Problem 1 => In the Perl word-count thread, what error message did Gunnar Hjalmarsson get when he ran the posted code?
Problem 2 => Please carry the Perl word-count thread forward from the point where it stops.

Supplied passage =>

________________

Why does this not print the filenames ?

E

elhombre

I'm sure this is a typical newbie error but I cannot see why this prints

FILE wordcount is 17 when it should print c:\original.txt word count is 17.

If I try

print $_ . " word count is " . $wordCount . "\n";

it complains that $_ is unitialised and I cannot see why.

Any ideas ?


foreach (@ARGV) {
open(FILE, $_) or die "File $_ does not exist";
while (<FILE>) {
my @words = split;
foreach my $word (@words) {
$wordCount++;
}
}
print FILE . " word count is " . $wordCount . "\n";
close FILE;
$wordCount = 0;
}
 
J

Jürgen Exner

elhombre said:
I'm sure this is a typical newbie error but I cannot see why this prints

FILE wordcount is 17 when it should print c:\original.txt word count is 17.

If I try

print $_ . " word count is " . $wordCount . "\n";

it complains that $_ is unitialised and I cannot see why.

Any ideas ?


foreach (@ARGV) {
open(FILE, $_) or die "File $_ does not exist";
while (<FILE>) {
my @words = split;
foreach my $word (@words) {
$wordCount++;

The whole while() loop can better be written as
$wordcount = @words;
because an array used in scalar context returns the number of its
elements.No need to manually count them.

And that will also solve the warning message, because you are using $_
for two conflicting purposes: to iterate over @ARGV and to iterate over
@words.
}
}
print FILE . " word count is " . $wordCount . "\n";

You aren't printing $_, you are printing FILE.
close FILE;
$wordCount = 0;
}

jue
 
J

Jürgen Exner

Jürgen Exner said:
The whole while() loop can better be written as

Daaah!
Note to self: Before posting turn on brain.

Make that the whole foreach() loop could be written as
$wordCount += @words;
because an array used in scalar context returns the number of its
elements.No need to manually count them.

jue
 
G

Gunnar Hjalmarsson

elhombre said:
I'm sure this is a typical newbie error but I cannot see why this prints

FILE wordcount is 17 when it should print c:\original.txt word count is
17.

Well, I don't understand how you got that far with the code below. When
I tried it, Perl complained with the error message "Modification of a
read-only value attempted".

________________

Dataset content =>
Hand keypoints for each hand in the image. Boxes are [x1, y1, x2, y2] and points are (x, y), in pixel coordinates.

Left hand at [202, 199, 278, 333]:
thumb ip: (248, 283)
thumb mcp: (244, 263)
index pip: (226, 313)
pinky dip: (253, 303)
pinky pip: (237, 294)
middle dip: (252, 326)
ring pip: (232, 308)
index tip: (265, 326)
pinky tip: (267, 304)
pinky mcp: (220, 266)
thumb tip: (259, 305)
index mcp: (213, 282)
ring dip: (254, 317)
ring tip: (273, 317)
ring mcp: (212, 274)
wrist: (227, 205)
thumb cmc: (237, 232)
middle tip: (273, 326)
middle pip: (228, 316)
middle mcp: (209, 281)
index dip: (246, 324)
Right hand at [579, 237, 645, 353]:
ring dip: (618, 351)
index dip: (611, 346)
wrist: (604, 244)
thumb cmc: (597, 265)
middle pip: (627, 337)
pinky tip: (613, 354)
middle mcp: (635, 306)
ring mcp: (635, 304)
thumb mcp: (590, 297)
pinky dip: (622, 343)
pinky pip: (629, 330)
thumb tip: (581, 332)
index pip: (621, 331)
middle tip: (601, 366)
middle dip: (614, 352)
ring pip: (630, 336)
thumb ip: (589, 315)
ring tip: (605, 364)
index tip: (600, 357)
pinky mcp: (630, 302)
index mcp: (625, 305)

________________

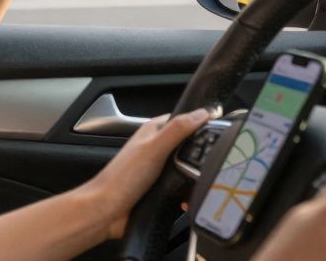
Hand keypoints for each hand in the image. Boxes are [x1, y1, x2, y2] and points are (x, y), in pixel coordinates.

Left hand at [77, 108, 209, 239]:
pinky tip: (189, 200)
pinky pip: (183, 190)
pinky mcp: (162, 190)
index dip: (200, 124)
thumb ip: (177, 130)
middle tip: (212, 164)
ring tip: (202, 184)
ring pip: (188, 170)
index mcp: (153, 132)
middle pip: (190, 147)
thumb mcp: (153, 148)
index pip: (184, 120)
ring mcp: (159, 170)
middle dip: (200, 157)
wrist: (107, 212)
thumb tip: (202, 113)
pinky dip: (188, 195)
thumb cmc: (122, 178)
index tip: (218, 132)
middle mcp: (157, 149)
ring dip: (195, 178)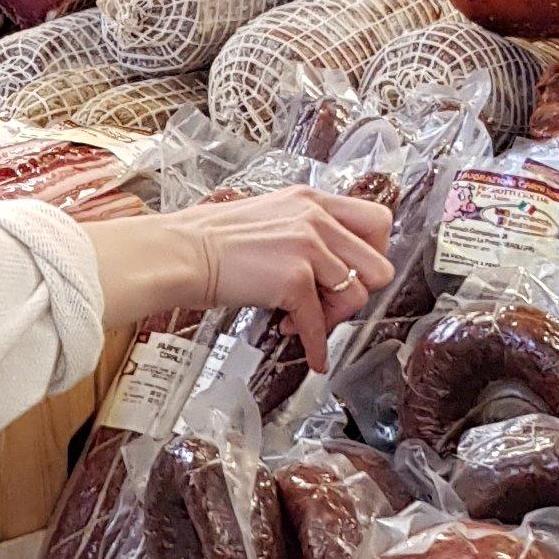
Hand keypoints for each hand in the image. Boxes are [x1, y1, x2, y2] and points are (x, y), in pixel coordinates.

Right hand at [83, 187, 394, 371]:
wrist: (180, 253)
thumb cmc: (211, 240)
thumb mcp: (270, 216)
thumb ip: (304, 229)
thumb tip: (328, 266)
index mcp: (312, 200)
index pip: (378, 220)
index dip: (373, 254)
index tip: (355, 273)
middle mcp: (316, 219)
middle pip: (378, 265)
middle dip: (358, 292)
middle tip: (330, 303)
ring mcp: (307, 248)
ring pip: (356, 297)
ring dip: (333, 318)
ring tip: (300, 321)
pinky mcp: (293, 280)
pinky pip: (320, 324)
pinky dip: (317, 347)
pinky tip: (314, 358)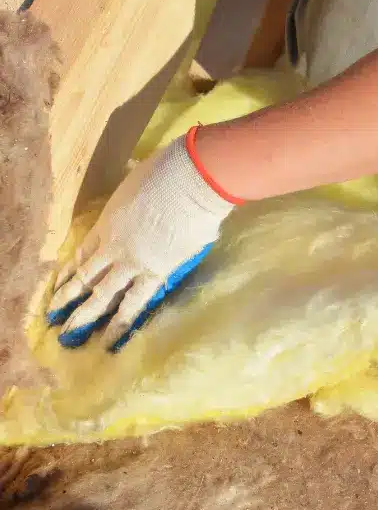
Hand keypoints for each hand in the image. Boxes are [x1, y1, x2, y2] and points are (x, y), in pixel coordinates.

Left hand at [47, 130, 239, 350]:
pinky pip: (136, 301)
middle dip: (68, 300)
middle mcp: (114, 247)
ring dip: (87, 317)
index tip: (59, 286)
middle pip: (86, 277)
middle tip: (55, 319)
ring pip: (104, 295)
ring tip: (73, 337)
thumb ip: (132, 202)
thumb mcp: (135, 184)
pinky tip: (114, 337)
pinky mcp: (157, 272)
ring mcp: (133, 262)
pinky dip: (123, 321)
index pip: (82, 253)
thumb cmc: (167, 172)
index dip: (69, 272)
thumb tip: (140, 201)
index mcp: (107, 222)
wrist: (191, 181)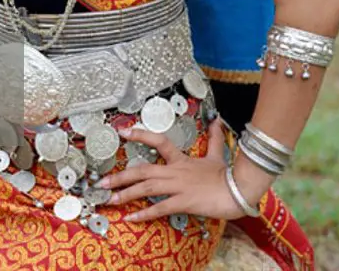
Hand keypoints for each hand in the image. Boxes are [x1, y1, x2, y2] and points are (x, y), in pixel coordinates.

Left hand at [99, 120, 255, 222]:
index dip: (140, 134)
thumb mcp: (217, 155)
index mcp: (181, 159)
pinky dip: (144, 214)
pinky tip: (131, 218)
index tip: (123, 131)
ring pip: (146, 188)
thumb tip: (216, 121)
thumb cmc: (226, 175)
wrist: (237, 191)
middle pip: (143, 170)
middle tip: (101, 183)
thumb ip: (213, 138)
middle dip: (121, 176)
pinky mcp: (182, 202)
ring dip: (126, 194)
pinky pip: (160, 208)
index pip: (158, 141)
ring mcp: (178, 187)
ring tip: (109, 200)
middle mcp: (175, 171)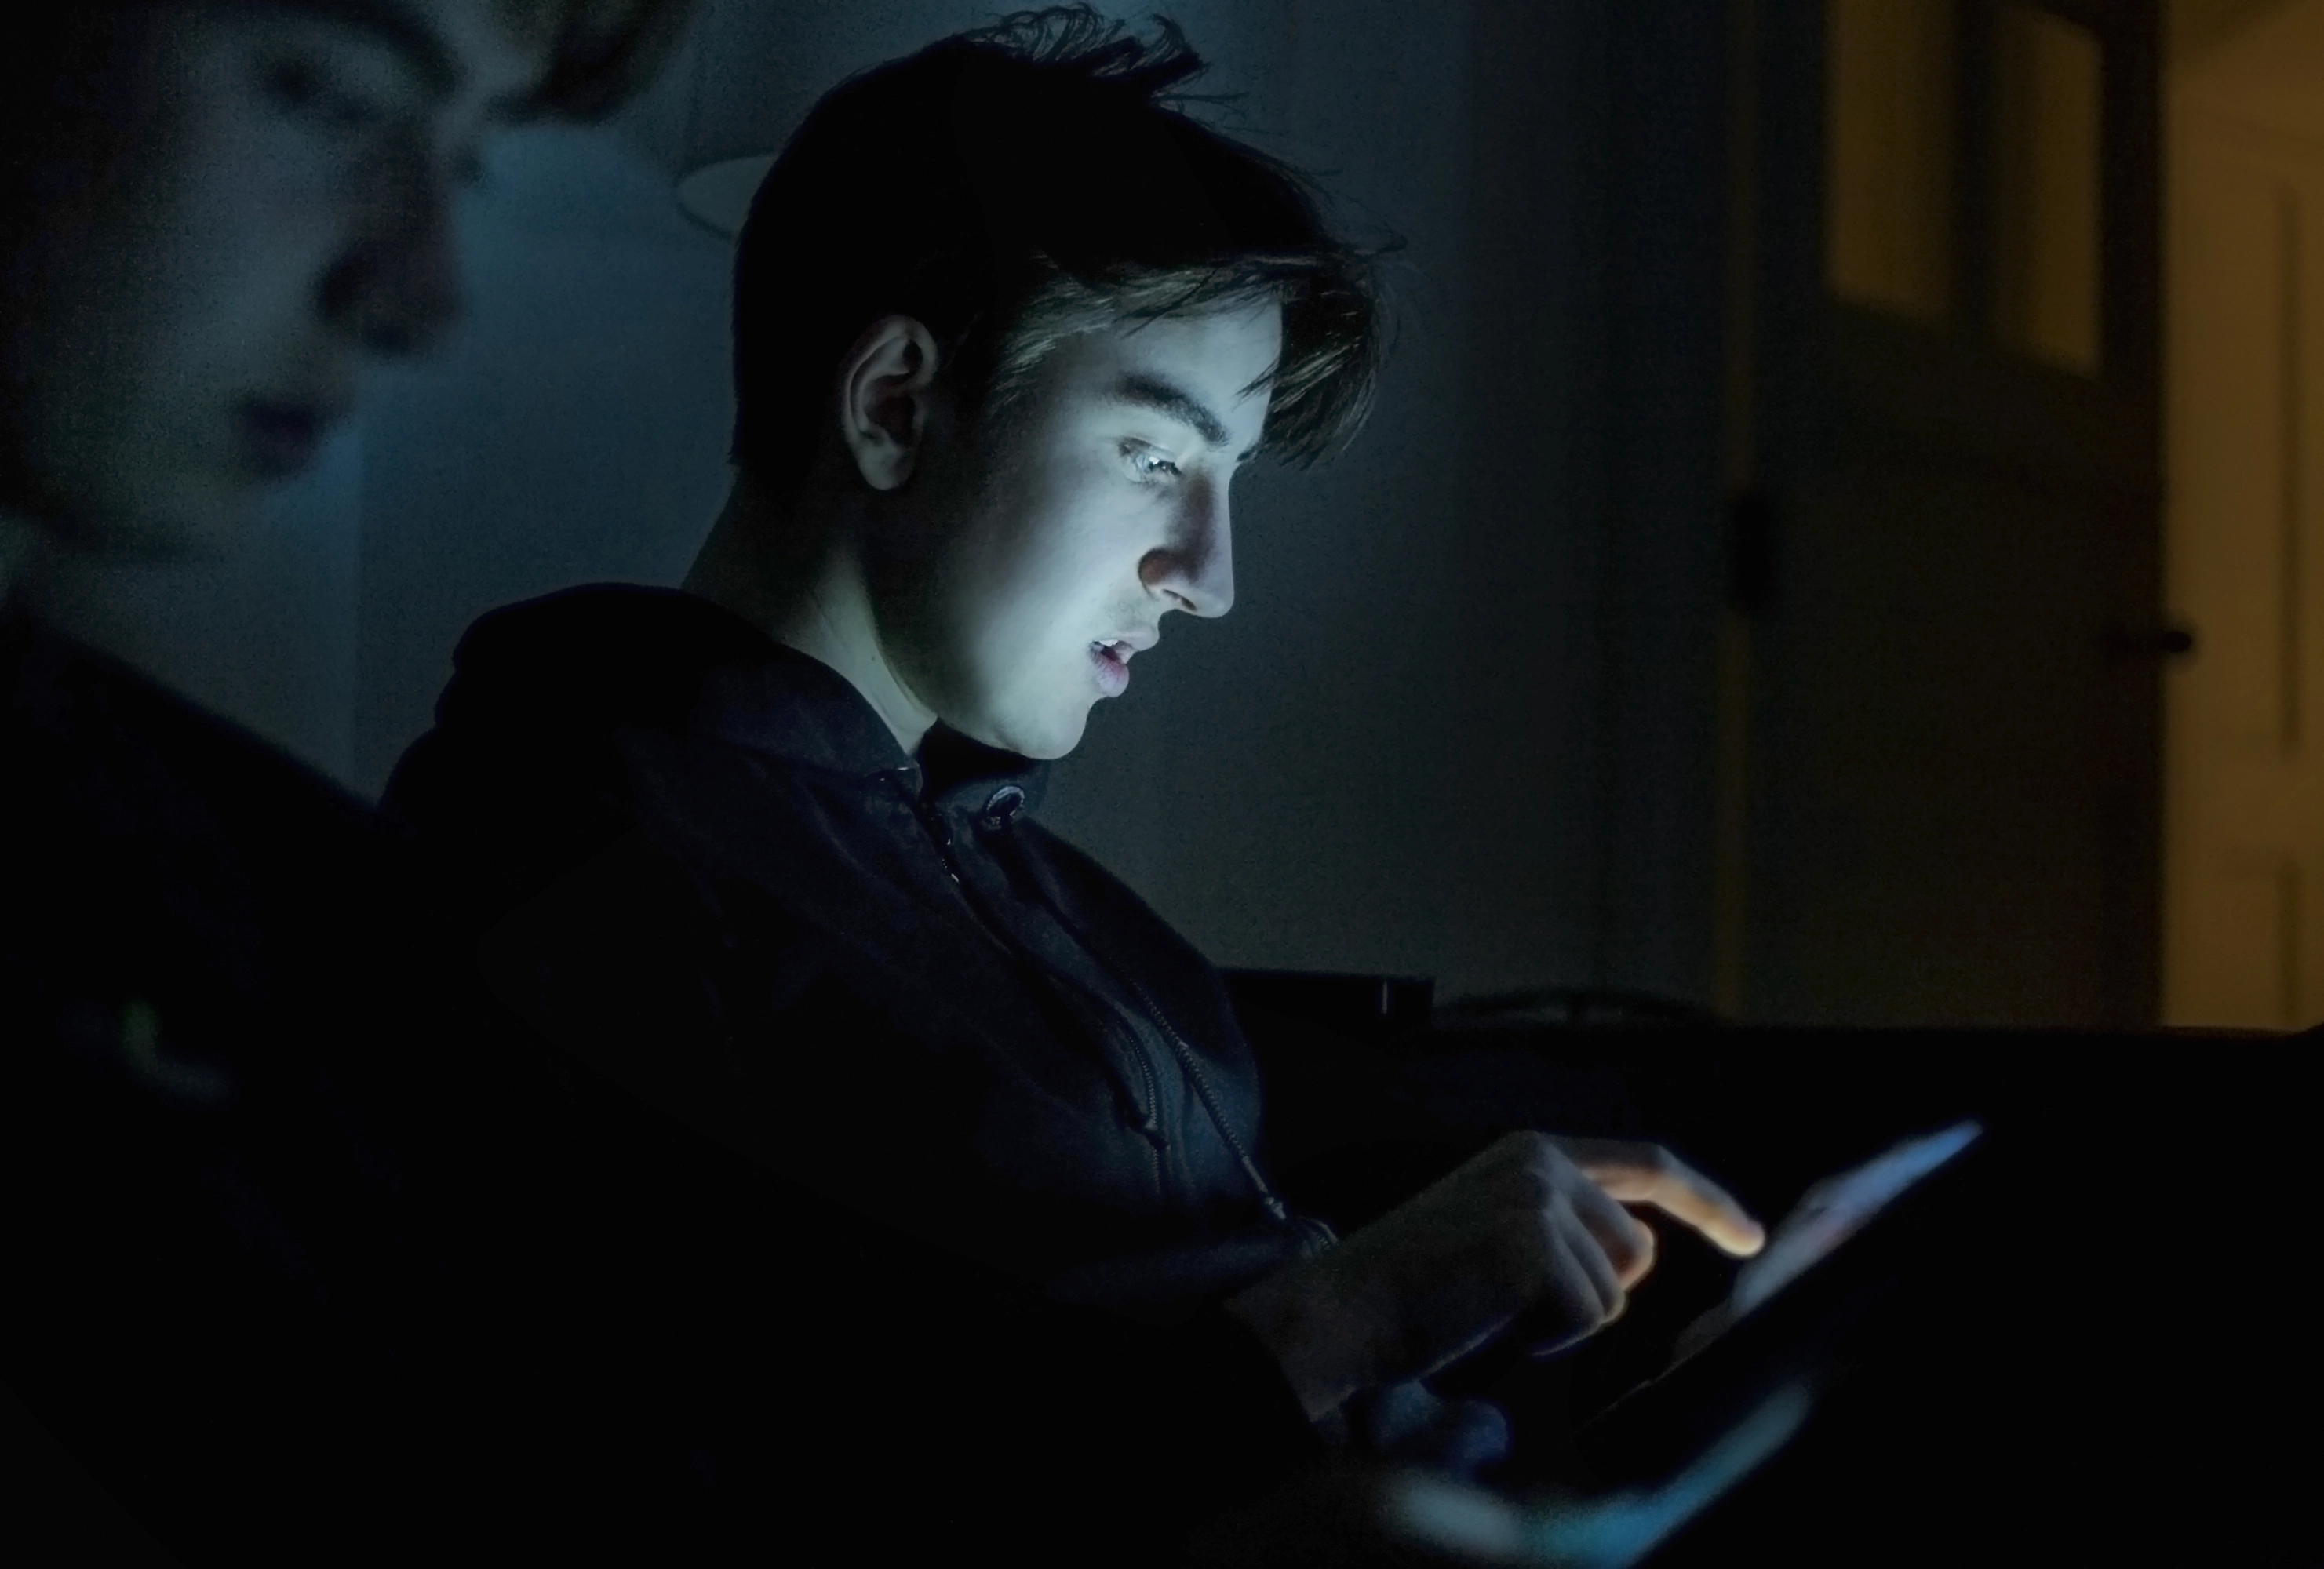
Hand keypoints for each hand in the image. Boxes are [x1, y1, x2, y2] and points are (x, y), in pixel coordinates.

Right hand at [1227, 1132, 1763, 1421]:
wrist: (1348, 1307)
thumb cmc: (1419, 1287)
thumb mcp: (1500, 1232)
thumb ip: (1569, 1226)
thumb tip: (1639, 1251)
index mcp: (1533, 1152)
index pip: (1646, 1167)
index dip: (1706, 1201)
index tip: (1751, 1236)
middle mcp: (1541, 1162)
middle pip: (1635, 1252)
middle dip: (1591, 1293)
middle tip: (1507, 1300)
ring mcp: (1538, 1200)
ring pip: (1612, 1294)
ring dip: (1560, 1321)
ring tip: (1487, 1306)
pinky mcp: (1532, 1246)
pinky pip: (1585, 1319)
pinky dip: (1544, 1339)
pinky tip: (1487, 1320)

________________

Result 1 => "Modification of a read-only value attempted"

Result 2 =>
Only after having changed
while (<FILE>) {
my @words = split;

to

while ( my $line = <FILE> ) {
my @words = split ' ', $line;

the script produces the output you say.
If I try

print $_ . " word count is " . $wordCount . "\n";

it complains that $_ is unitialised and I cannot see why.

With the above change, it does not complain.
Any ideas ?

You are trying to alias $_ to both a file name and a line. In cases when
you have an outer and an inner loop, you need to be specific in at least
one of them.
 
E

elhombre

Jürgen Exner said:
The whole while() loop can better be written as
$wordcount = @words;
because an array used in scalar context returns the number of its
elements.No need to manually count them.

And that will also solve the warning message, because you are using $_
for two conflicting purposes: to iterate over @ARGV and to iterate over
@words.


You aren't printing $_, you are printing FILE.


jue

Thanks Jue ! So simplifying gives me (I am going to rename FILE to FH so as
to hopefully avoid confusion

foreach (@ARGV) {
open(FH, $_) or die "File $_ does not exist";
while (<FH>) {
@words = split;
$wordCount = @words;
}
print FH . " word count is " . $wordCount . "\n";
close FH;
}

Which gives the output

FH word count is 18

when what I am trying to get is

c:\original.txt word count is 18.

Which indicates of course that the filehandle FH is not the actual name of
the file being opened ? How do I get it to print "c:\original.txt" ?

Thanks again.
 
G

Gunnar Hjalmarsson

The whole foreach() loop could be written as
$wordCount += @words;
because an array used in scalar context returns the number of its
elements.No need to manually count them.

And that will also solve the warning message, because you are using $_
for two conflicting purposes: to iterate over @ARGV and to iterate over
@words.

No, he is using $_ to iterate over @ARGV and to iterate over <FILE>, so
that conflict still remains. (See my post.)
 
M

Michael Austin

elhombre said:
I'm sure this is a typical newbie error but I cannot see why this prints

FILE wordcount is 17 when it should print c:\original.txt word count is
17.

If I try

print $_ . " word count is " . $wordCount . "\n";

it complains that $_ is unitialised and I cannot see why.

Any ideas ?


foreach (@ARGV) {
open(FILE, $_) or die "File $_ does not exist";
while (<FILE>) {
my @words = split;
foreach my $word (@words) {
$wordCount++;
}
}
print FILE . " word count is " . $wordCount . "\n";
close FILE;
$wordCount = 0;
}


made a few mods - this works better (see comments below... :)

use strict;

foreach (@ARGV) {
my $file = $_;
my ($wordCount,$word);

open(FILE, $file) or die "File $file does not exist";
while (<FILE>) {
my @words = split;
foreach my $word (@words) {
$wordCount++;
}
}
print $file . " word count is " . $wordCount . "\n";
close FILE;
}


Try uncommenting the $file def and replace $_ with $file and see if you
get any different results.

perl g.pl login.com login.com y.com version.com
word count is 370
word count is 370
word count is 14
word count is 63

VS.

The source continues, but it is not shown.